### DATA PROVIDED
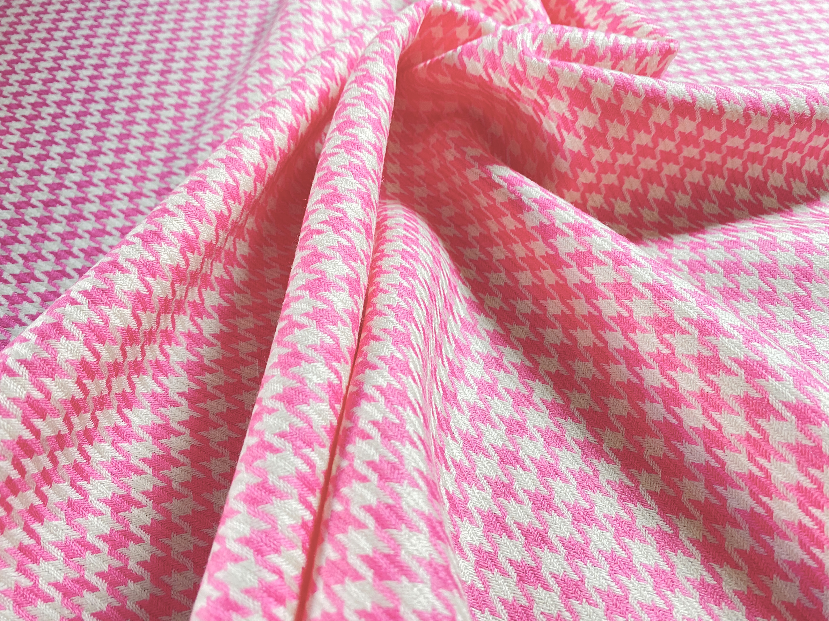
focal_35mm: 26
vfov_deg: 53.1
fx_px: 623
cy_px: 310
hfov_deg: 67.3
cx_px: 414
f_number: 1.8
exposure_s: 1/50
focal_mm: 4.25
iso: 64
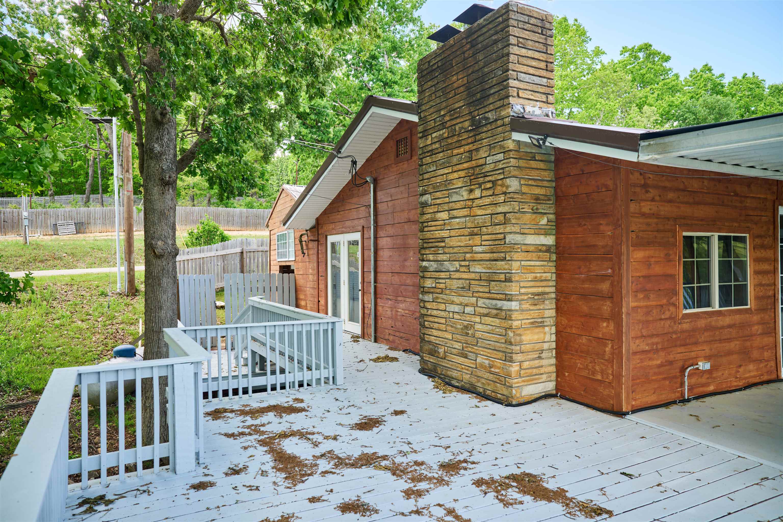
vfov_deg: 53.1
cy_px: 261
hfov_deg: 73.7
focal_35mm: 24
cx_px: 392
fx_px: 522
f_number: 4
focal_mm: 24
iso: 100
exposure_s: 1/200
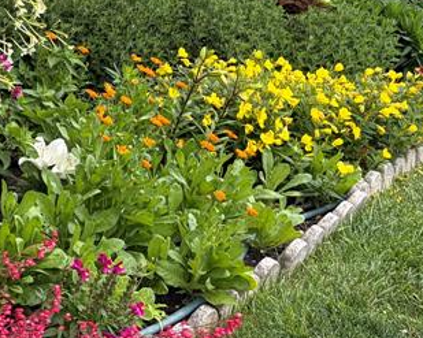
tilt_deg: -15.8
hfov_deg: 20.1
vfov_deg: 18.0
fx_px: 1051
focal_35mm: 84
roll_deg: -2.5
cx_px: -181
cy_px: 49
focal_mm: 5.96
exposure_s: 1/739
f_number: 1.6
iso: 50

### TASK REQUIREMENTS
Please restate all of the listing above word for word, with no pictures.

### TASK ANSWER
focal_35mm: 26
vfov_deg: 53.1
fx_px: 623
cy_px: 310
hfov_deg: 67.3
cx_px: 414
f_number: 1.8
exposure_s: 1/50
focal_mm: 4.25
iso: 64
vfov_deg: 53.1
cy_px: 261
hfov_deg: 73.7
focal_35mm: 24
cx_px: 392
fx_px: 522
f_number: 4
focal_mm: 24
iso: 100
exposure_s: 1/200
tilt_deg: -15.8
hfov_deg: 20.1
vfov_deg: 18.0
fx_px: 1051
focal_35mm: 84
roll_deg: -2.5
cx_px: -181
cy_px: 49
focal_mm: 5.96
exposure_s: 1/739
f_number: 1.6
iso: 50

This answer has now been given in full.